Y’a plus personne. Les “grands journalistes” sont partis. Bien sûr les chaînes nationales avaient envoyé des équipes spéciales pour couvrir les évènements de Lyon, la visite du ministre Hortefeux le mercredi. Mais justement les journalistes sont rentrés aussitôt. Il n’ont pas assuré de suivi. Pas cherché à recueillir les témoignages de ceux qui ont été libérés seulement à partir de 18h30 19h00 et qu’on ne pouvait pas retrouver avant le lendemain. Les dizaines et dizaines de témoignages qui donnent l’ampleur de l’évènement.
Un clou chasse l’autre. C’est le principe même de l’actu, il faut sans cesse du nouveau, on n’a pas le temps de creuser. Ainsi vendredi 22, il se passe des tas de choses passionnantes. Onze personnes défenestrées dans les Yvelines, qui disent avoir vu le diable. Jeudi Noir expulsé de la place des Vosges. Et une guerre de réquisitions dans la raffinerie de Grandpuits en région parisienne, le préfet réquisitionne, les syndicats font annnuler, le préfet re-réquisitionne. Avec ça, on risque de manquer de pétrole pour le week-end de la Toussaint. Voilà qui est intéressant, il est temps de revenir à la maison.
Mais pour tout dire, l’affaire ne fait pas beaucoup de bruit sur le coup, parce que personne n’y a intérêt.

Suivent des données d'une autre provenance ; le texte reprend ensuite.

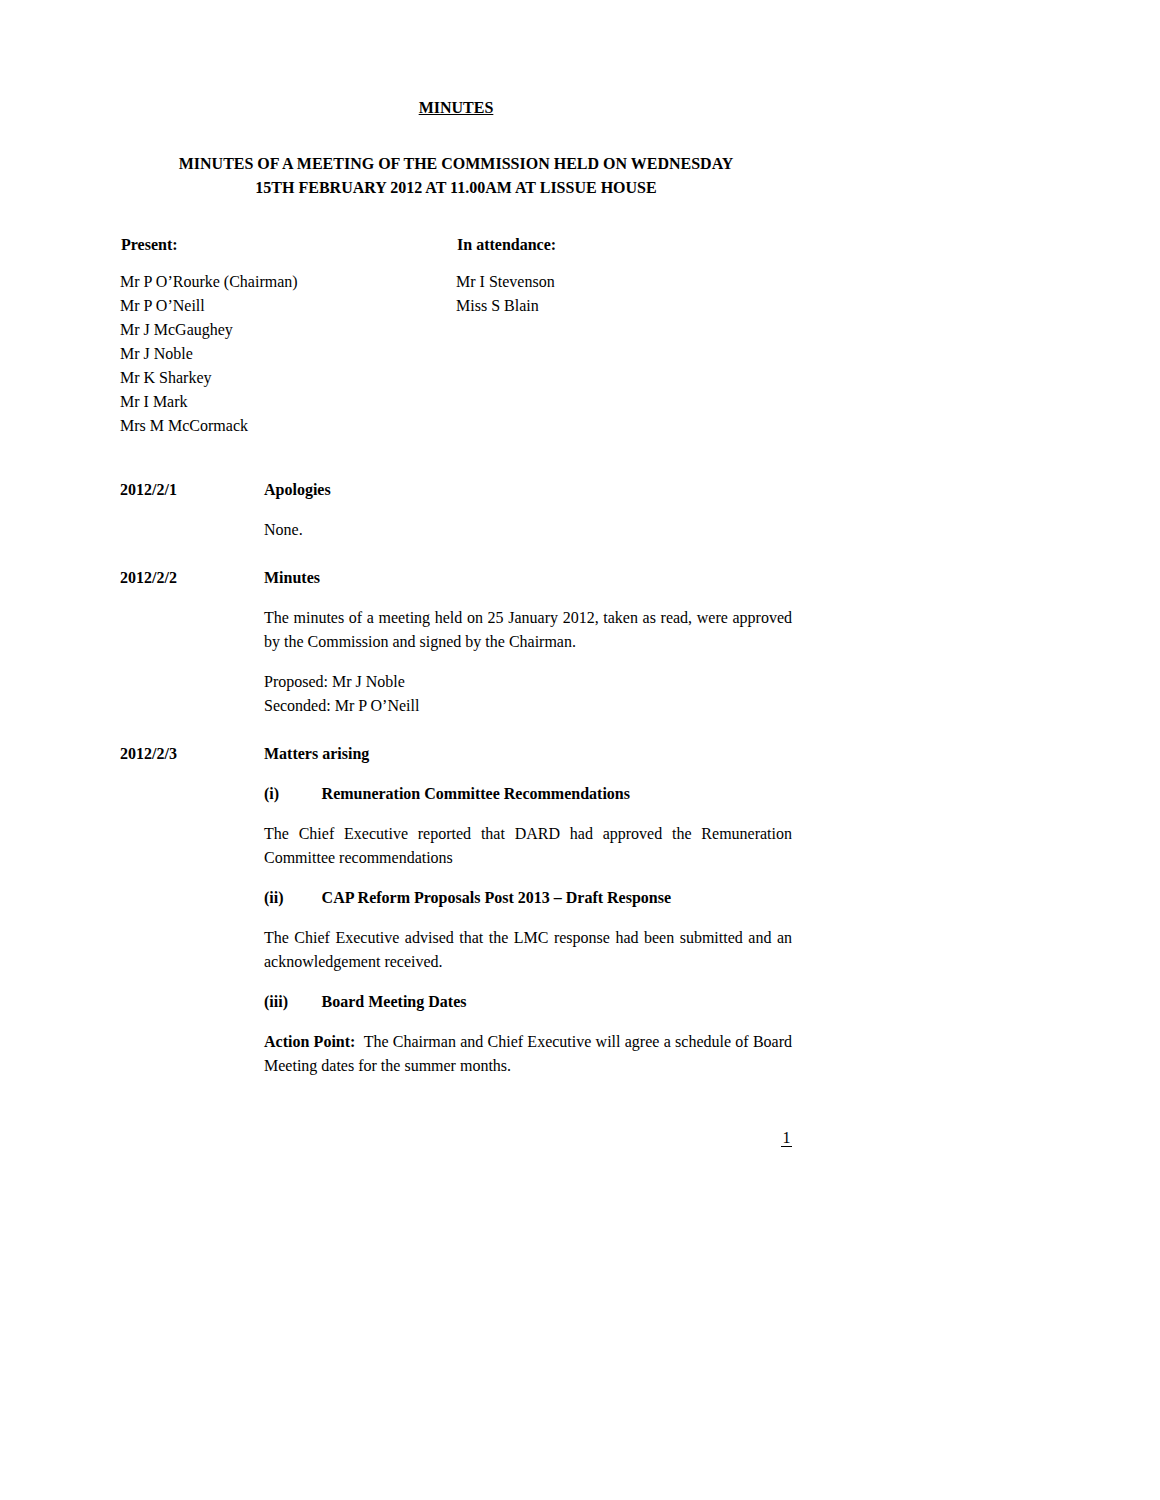MINUTES
MINUTES OF A MEETING OF THE COMMISSION HELD ON WEDNESDAY
15TH FEBRUARY 2012 AT 11.00AM AT LISSUE HOUSE
| Present: | In attendance: |
| --- | --- |
| Mr P O’Rourke (Chairman) Mr P O’Neill Mr J McGaughey Mr J Noble Mr K Sharkey Mr I Mark Mrs M McCormack | Mr I Stevenson Miss S Blain |
2012/2/1
Apologies
None.
2012/2/2
Minutes
The minutes of a meeting held on 25 January 2012, taken as read, were approved by the Commission and signed by the Chairman.
Proposed: Mr J Noble
Seconded: Mr P O’Neill
2012/2/3
Matters arising
(i)
Remuneration Committee Recommendations
The Chief Executive reported that DARD had approved the Remuneration Committee recommendations
(ii)
CAP Reform Proposals Post 2013 – Draft Response
The Chief Executive advised that the LMC response had been submitted and an acknowledgement received.
(iii)
Board Meeting Dates
Action Point: The Chairman and Chief Executive will agree a schedule of Board Meeting dates for the summer months.
1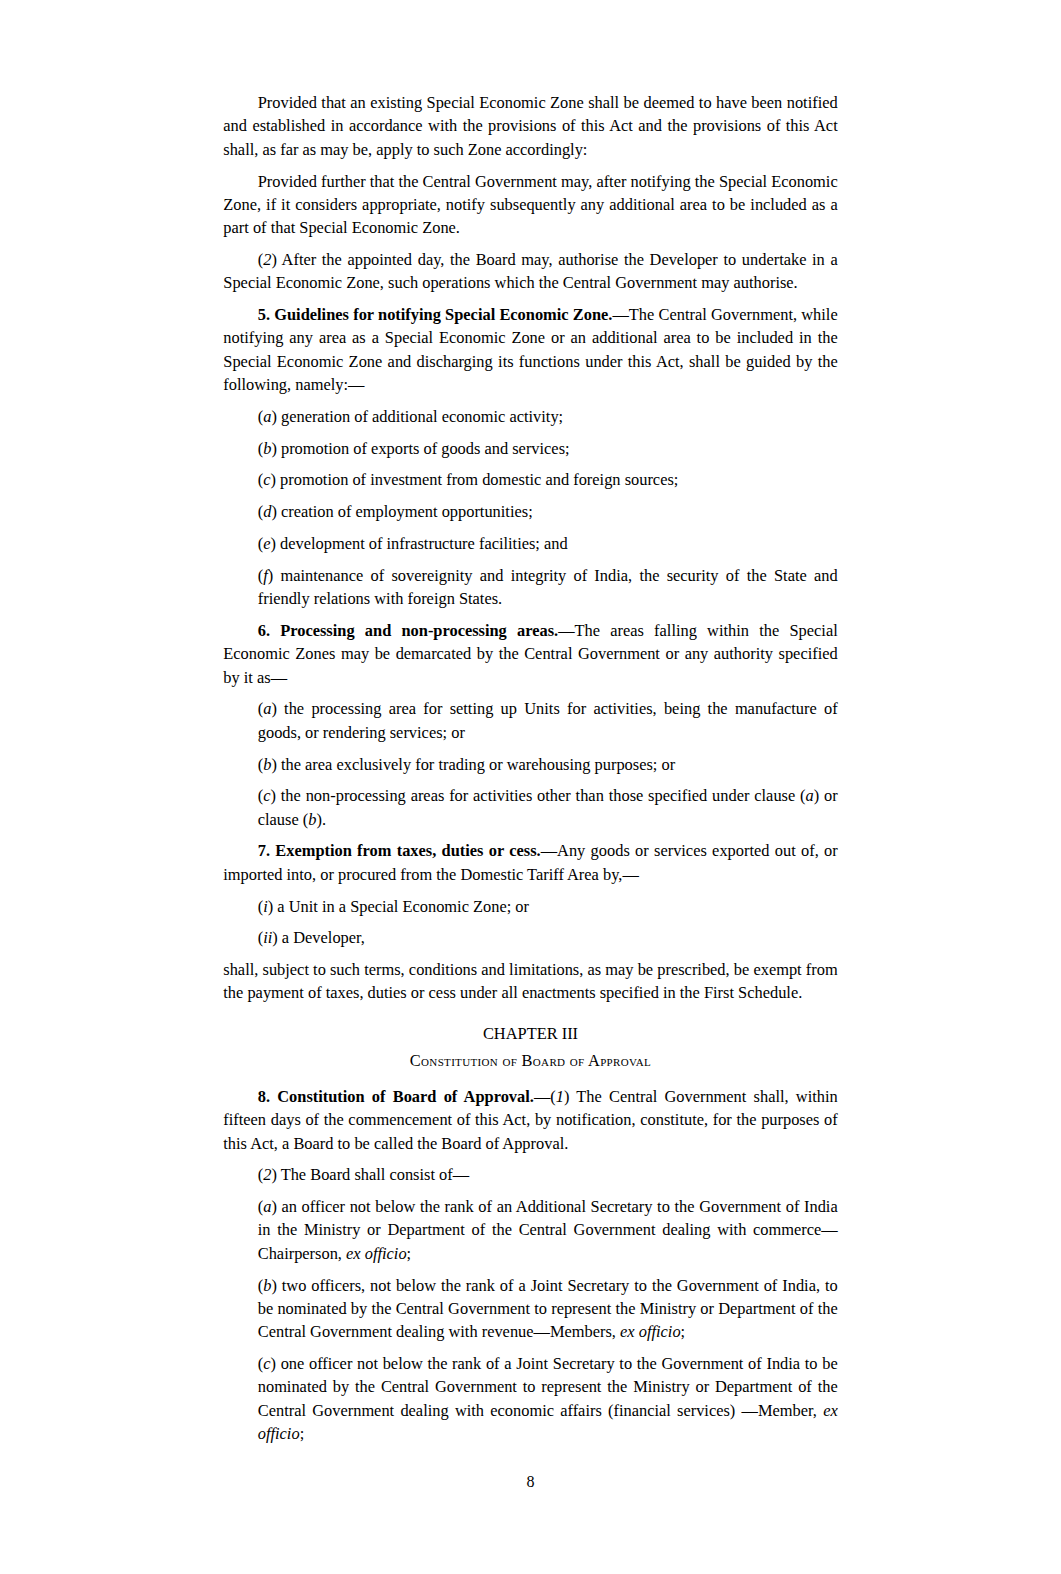Provided that an existing Special Economic Zone shall be deemed to have been notified and established in accordance with the provisions of this Act and the provisions of this Act shall, as far as may be, apply to such Zone accordingly:
Provided further that the Central Government may, after notifying the Special Economic Zone, if it considers appropriate, notify subsequently any additional area to be included as a part of that Special Economic Zone.
(2) After the appointed day, the Board may, authorise the Developer to undertake in a Special Economic Zone, such operations which the Central Government may authorise.
5. Guidelines for notifying Special Economic Zone.—The Central Government, while notifying any area as a Special Economic Zone or an additional area to be included in the Special Economic Zone and discharging its functions under this Act, shall be guided by the following, namely:—
(a) generation of additional economic activity;
(b) promotion of exports of goods and services;
(c) promotion of investment from domestic and foreign sources;
(d) creation of employment opportunities;
(e) development of infrastructure facilities; and
(f) maintenance of sovereignity and integrity of India, the security of the State and friendly relations with foreign States.
6. Processing and non-processing areas.—The areas falling within the Special Economic Zones may be demarcated by the Central Government or any authority specified by it as—
(a) the processing area for setting up Units for activities, being the manufacture of goods, or rendering services; or
(b) the area exclusively for trading or warehousing purposes; or
(c) the non-processing areas for activities other than those specified under clause (a) or clause (b).
7. Exemption from taxes, duties or cess.—Any goods or services exported out of, or imported into, or procured from the Domestic Tariff Area by,—
(i) a Unit in a Special Economic Zone; or
(ii) a Developer,
shall, subject to such terms, conditions and limitations, as may be prescribed, be exempt from the payment of taxes, duties or cess under all enactments specified in the First Schedule.
CHAPTER III
Constitution of Board of Approval
8. Constitution of Board of Approval.—(1) The Central Government shall, within fifteen days of the commencement of this Act, by notification, constitute, for the purposes of this Act, a Board to be called the Board of Approval.
(2) The Board shall consist of—
(a) an officer not below the rank of an Additional Secretary to the Government of India in the Ministry or Department of the Central Government dealing with commerce—Chairperson, ex officio;
(b) two officers, not below the rank of a Joint Secretary to the Government of India, to be nominated by the Central Government to represent the Ministry or Department of the Central Government dealing with revenue—Members, ex officio;
(c) one officer not below the rank of a Joint Secretary to the Government of India to be nominated by the Central Government to represent the Ministry or Department of the Central Government dealing with economic affairs (financial services) —Member, ex officio;
8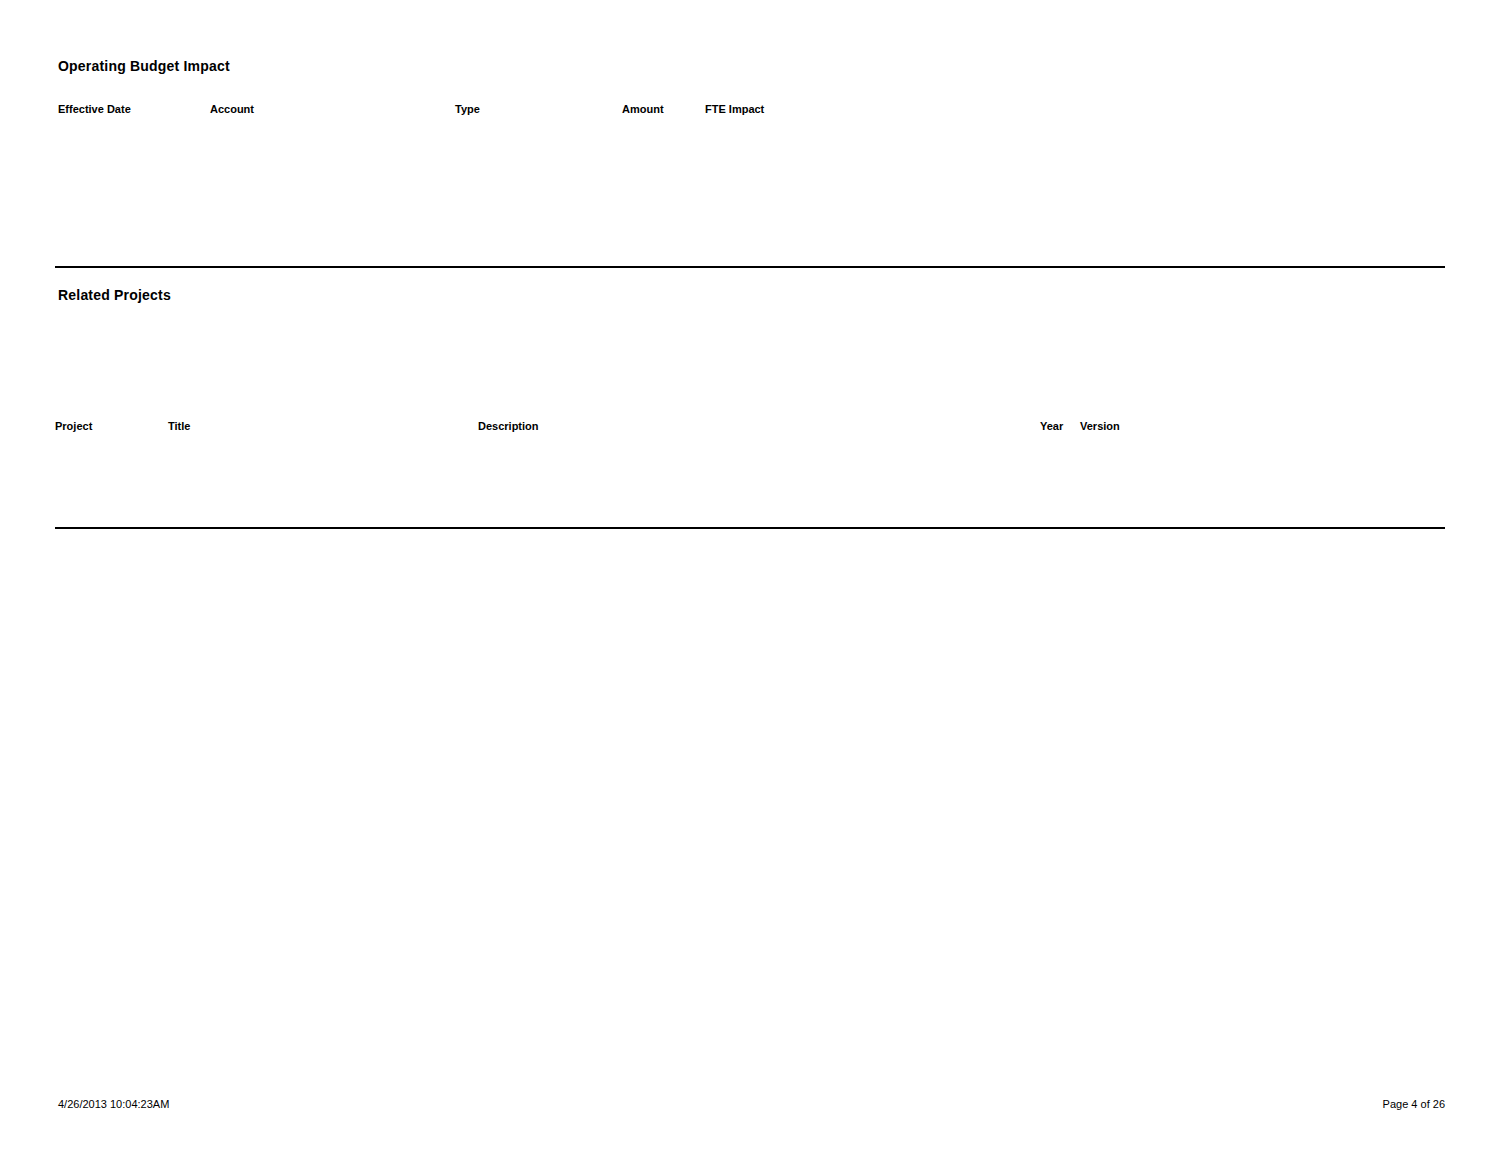Operating Budget Impact
Effective Date
Account
Type
Amount
FTE Impact
Related Projects
Project
Title
Description
Year
Version
4/26/2013 10:04:23AM
Page 4 of 26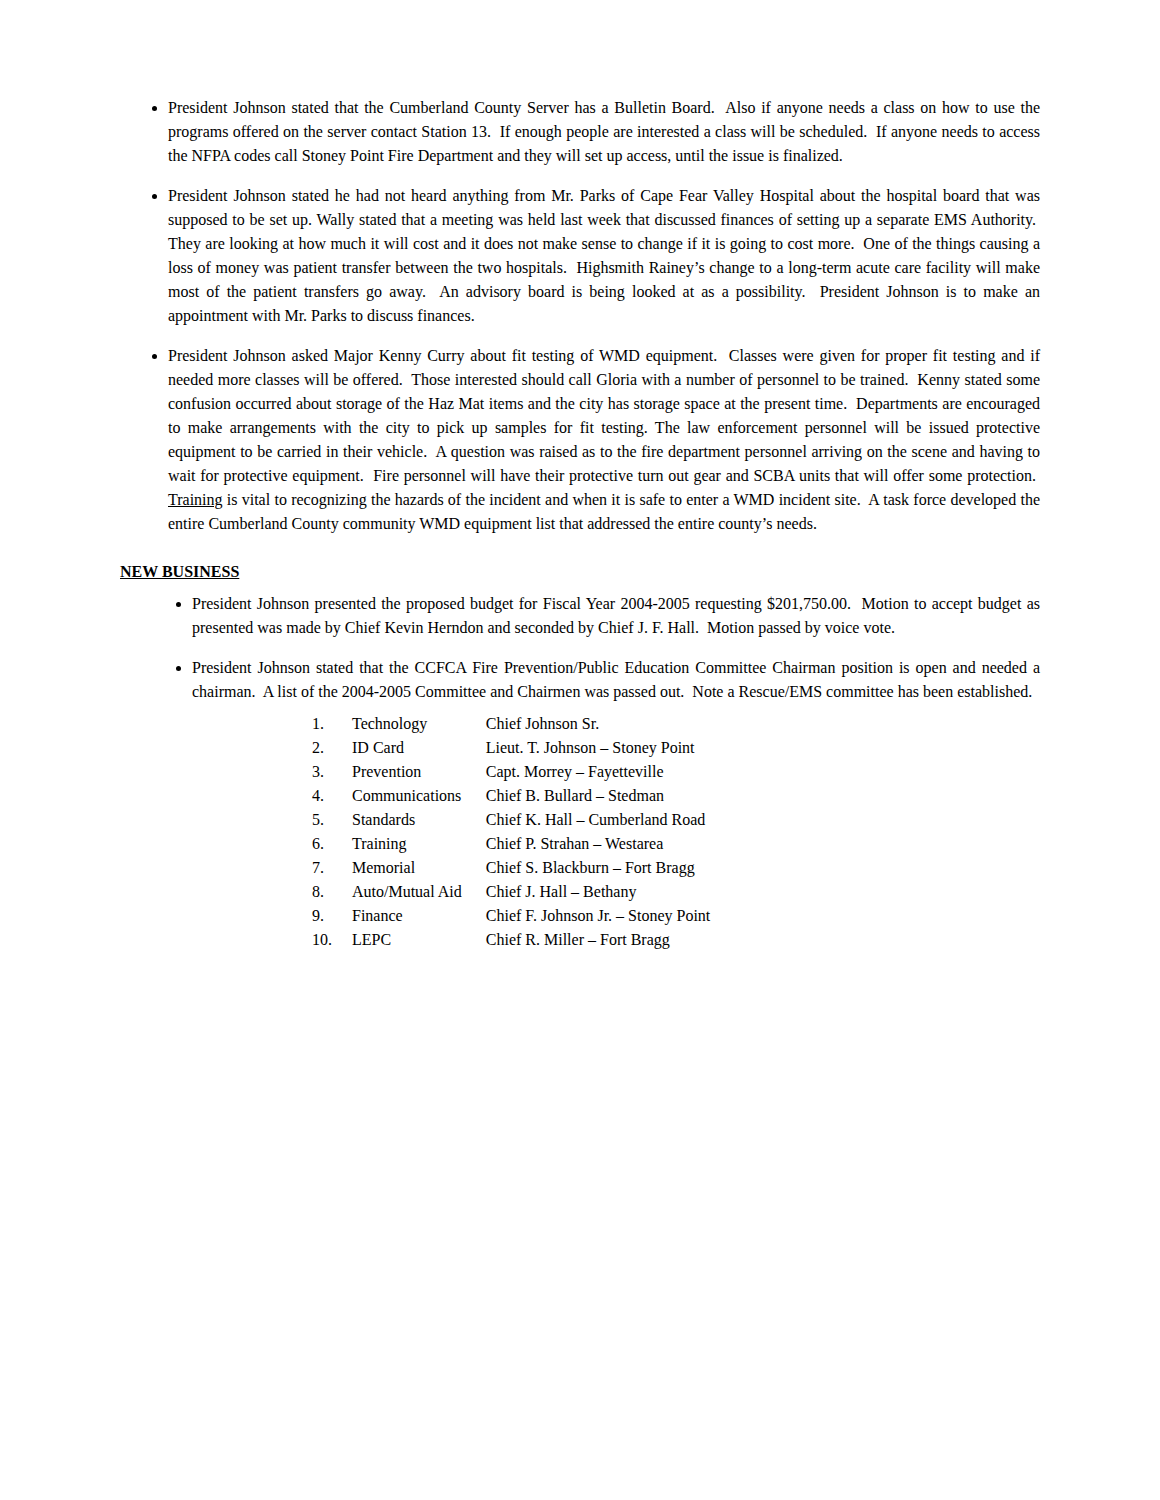President Johnson stated that the Cumberland County Server has a Bulletin Board. Also if anyone needs a class on how to use the programs offered on the server contact Station 13. If enough people are interested a class will be scheduled. If anyone needs to access the NFPA codes call Stoney Point Fire Department and they will set up access, until the issue is finalized.
President Johnson stated he had not heard anything from Mr. Parks of Cape Fear Valley Hospital about the hospital board that was supposed to be set up. Wally stated that a meeting was held last week that discussed finances of setting up a separate EMS Authority. They are looking at how much it will cost and it does not make sense to change if it is going to cost more. One of the things causing a loss of money was patient transfer between the two hospitals. Highsmith Rainey’s change to a long-term acute care facility will make most of the patient transfers go away. An advisory board is being looked at as a possibility. President Johnson is to make an appointment with Mr. Parks to discuss finances.
President Johnson asked Major Kenny Curry about fit testing of WMD equipment. Classes were given for proper fit testing and if needed more classes will be offered. Those interested should call Gloria with a number of personnel to be trained. Kenny stated some confusion occurred about storage of the Haz Mat items and the city has storage space at the present time. Departments are encouraged to make arrangements with the city to pick up samples for fit testing. The law enforcement personnel will be issued protective equipment to be carried in their vehicle. A question was raised as to the fire department personnel arriving on the scene and having to wait for protective equipment. Fire personnel will have their protective turn out gear and SCBA units that will offer some protection. Training is vital to recognizing the hazards of the incident and when it is safe to enter a WMD incident site. A task force developed the entire Cumberland County community WMD equipment list that addressed the entire county’s needs.
NEW BUSINESS
President Johnson presented the proposed budget for Fiscal Year 2004-2005 requesting $201,750.00. Motion to accept budget as presented was made by Chief Kevin Herndon and seconded by Chief J. F. Hall. Motion passed by voice vote.
President Johnson stated that the CCFCA Fire Prevention/Public Education Committee Chairman position is open and needed a chairman. A list of the 2004-2005 Committee and Chairmen was passed out. Note a Rescue/EMS committee has been established.
| 1. | Technology | Chief Johnson Sr. |
| 2. | ID Card | Lieut. T. Johnson – Stoney Point |
| 3. | Prevention | Capt. Morrey – Fayetteville |
| 4. | Communications | Chief B. Bullard – Stedman |
| 5. | Standards | Chief K. Hall – Cumberland Road |
| 6. | Training | Chief P. Strahan – Westarea |
| 7. | Memorial | Chief S. Blackburn – Fort Bragg |
| 8. | Auto/Mutual Aid | Chief J. Hall – Bethany |
| 9. | Finance | Chief F. Johnson Jr. – Stoney Point |
| 10. | LEPC | Chief R. Miller – Fort Bragg |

Sûrement pas le préfet du Rhône, depuis la visite du ministre sa stratégie de “maintien de l’ordre” a viré à 180°. Pas non plus le maire de Lyon. Il est bien trop fier de montrer comment il prend la sécurité très au sérieux, à tel point qu’il a donné aux forces de police la possibilité d’exploiter en direct toutes les images de vidéosurveillance, sans que le comité d’éthique chargé de vérifier si les droits des personnes sont respectés, n’ait son mot à dire. Pas non plus l’opposition municipale, de droite, puisqu’elle représente la majorité nationale, de droite.
Sans les victimes qui ont créé le Collectif du 21 octobre, le Syndicat des Avocats de France et le Syndicat de la Magistrature qui les soutiennent, elles qui ont organisé ce samedi 20 novembre “La Prise de la Bellecour”, obligeant les médias à revenir sur ces évènements, la page serait définitivement tournée. “Les médias”, non, seulement quelques médias locaux. Car ça ne se passe pas à Paris, ce n’est pas un évènement de portée nationale. Les atteintes aux droits de l’homme suivent la loi de proximité.
Pour qu’un évènement n’ait pas lieu, il faut donc :
1 Qu’il se passe dans un endroit qui n’est pas labellisé : théâtre d’évènements nationaux. Bref, en province.
2 Qu’il n’y ait pas de vrais journalistes pour le couvrir. De ceux qu’on envoie du desk, parce qu’au moins ils sont la crédibilité nécessaire.
3 Qu’il n’y ait sur place aucune personnalité “nationale”, c’est à dire des clients habituels des médias, pour attirer l’attention dessus. (Sûr que si Mélenchon était venu....)
4 Que les autorités locales, les voix officielles, n’aient aucun intérêt à faire mousser le bain.
Une garde à vue illégale de 620 personnes est donc un non-évènement.